● **Exercise directions**: Each line of the data has to be transcribed exactly.

[Collected data]
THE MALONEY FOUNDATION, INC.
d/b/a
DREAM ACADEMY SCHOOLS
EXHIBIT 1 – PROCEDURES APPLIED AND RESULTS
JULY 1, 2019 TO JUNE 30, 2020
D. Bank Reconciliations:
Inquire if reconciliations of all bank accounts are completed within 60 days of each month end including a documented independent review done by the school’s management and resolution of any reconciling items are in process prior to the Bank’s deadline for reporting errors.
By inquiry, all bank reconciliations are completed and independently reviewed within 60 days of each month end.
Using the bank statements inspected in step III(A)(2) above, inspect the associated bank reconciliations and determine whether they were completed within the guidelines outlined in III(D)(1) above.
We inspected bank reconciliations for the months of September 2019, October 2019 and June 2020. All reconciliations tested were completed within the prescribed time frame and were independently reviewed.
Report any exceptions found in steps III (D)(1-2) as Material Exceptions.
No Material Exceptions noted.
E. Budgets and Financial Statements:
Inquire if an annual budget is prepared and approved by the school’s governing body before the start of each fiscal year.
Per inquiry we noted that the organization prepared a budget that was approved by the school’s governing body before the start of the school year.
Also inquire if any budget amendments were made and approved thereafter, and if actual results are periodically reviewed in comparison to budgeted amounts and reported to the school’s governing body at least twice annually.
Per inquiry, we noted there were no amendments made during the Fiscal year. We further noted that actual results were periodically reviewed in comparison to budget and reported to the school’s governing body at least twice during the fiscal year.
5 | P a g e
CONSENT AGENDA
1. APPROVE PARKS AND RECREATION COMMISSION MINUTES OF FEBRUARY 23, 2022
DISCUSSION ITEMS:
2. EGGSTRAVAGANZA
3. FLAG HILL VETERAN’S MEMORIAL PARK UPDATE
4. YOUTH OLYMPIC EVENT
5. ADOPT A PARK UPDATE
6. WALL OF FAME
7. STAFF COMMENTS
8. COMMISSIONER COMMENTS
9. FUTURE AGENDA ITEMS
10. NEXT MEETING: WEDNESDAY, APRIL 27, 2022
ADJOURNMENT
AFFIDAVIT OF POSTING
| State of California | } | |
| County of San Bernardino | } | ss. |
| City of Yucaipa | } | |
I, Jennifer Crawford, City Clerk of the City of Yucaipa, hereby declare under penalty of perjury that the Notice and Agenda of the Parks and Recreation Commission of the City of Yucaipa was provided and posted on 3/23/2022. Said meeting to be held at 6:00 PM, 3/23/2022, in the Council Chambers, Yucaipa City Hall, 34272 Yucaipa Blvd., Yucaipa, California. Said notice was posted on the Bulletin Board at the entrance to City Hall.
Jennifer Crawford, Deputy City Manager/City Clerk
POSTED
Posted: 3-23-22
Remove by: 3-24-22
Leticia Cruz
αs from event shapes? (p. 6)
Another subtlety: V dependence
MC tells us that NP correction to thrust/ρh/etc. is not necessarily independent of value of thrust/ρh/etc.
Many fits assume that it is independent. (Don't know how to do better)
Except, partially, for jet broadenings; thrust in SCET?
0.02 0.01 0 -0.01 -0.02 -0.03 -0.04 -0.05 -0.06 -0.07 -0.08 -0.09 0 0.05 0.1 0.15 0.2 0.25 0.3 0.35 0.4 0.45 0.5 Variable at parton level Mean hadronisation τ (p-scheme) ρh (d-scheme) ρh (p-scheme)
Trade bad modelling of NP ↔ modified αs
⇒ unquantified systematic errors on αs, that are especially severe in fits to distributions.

● **Written answer**:
THE MALONEY FOUNDATION, INC.
d/b/a
DREAM ACADEMY SCHOOLS
EXHIBIT 1 – PROCEDURES APPLIED AND RESULTS
JULY 1, 2019 TO JUNE 30, 2020
D. Bank Reconciliations:
Inquire if reconciliations of all bank accounts are completed within 60 days of each month end including a documented independent review done by the school’s management and resolution of any reconciling items are in process prior to the Bank’s deadline for reporting errors.
By inquiry, all bank reconciliations are completed and independently reviewed within 60 days of each month end.
Using the bank statements inspected in step III(A)(2) above, inspect the associated bank reconciliations and determine whether they were completed within the guidelines outlined in III(D)(1) above.
We inspected bank reconciliations for the months of September 2019, October 2019 and June 2020. All reconciliations tested were completed within the prescribed time frame and were independently reviewed.
Report any exceptions found in steps III (D)(1-2) as Material Exceptions.
No Material Exceptions noted.
E. Budgets and Financial Statements:
Inquire if an annual budget is prepared and approved by the school’s governing body before the start of each fiscal year.
Per inquiry we noted that the organization prepared a budget that was approved by the school’s governing body before the start of the school year.
Also inquire if any budget amendments were made and approved thereafter, and if actual results are periodically reviewed in comparison to budgeted amounts and reported to the school’s governing body at least twice annually.
Per inquiry, we noted there were no amendments made during the Fiscal year. We further noted that actual results were periodically reviewed in comparison to budget and reported to the school’s governing body at least twice during the fiscal year.
5 | P a g e
CONSENT AGENDA
1. APPROVE PARKS AND RECREATION COMMISSION MINUTES OF FEBRUARY 23, 2022
DISCUSSION ITEMS:
2. EGGSTRAVAGANZA
3. FLAG HILL VETERAN’S MEMORIAL PARK UPDATE
4. YOUTH OLYMPIC EVENT
5. ADOPT A PARK UPDATE
6. WALL OF FAME
7. STAFF COMMENTS
8. COMMISSIONER COMMENTS
9. FUTURE AGENDA ITEMS
10. NEXT MEETING: WEDNESDAY, APRIL 27, 2022
ADJOURNMENT
AFFIDAVIT OF POSTING
| State of California | } | |
| County of San Bernardino | } | ss. |
| City of Yucaipa | } | |
I, Jennifer Crawford, City Clerk of the City of Yucaipa, hereby declare under penalty of perjury that the Notice and Agenda of the Parks and Recreation Commission of the City of Yucaipa was provided and posted on 3/23/2022. Said meeting to be held at 6:00 PM, 3/23/2022, in the Council Chambers, Yucaipa City Hall, 34272 Yucaipa Blvd., Yucaipa, California. Said notice was posted on the Bulletin Board at the entrance to City Hall.
Jennifer Crawford, Deputy City Manager/City Clerk
POSTED
Posted: 3-23-22
Remove by: 3-24-22
Leticia Cruz
αs from event shapes? (p. 6)
Another subtlety: V dependence
MC tells us that NP correction to thrust/ρh/etc. is not necessarily independent of value of thrust/ρh/etc.
Many fits assume that it is independent. (Don't know how to do better)
Except, partially, for jet broadenings; thrust in SCET?
0.02 0.01 0 -0.01 -0.02 -0.03 -0.04 -0.05 -0.06 -0.07 -0.08 -0.09 0 0.05 0.1 0.15 0.2 0.25 0.3 0.35 0.4 0.45 0.5 Variable at parton level Mean hadronisation τ (p-scheme) ρh (d-scheme) ρh (p-scheme)
Trade bad modelling of NP ↔ modified αs
⇒ unquantified systematic errors on αs, that are especially severe in fits to distributions.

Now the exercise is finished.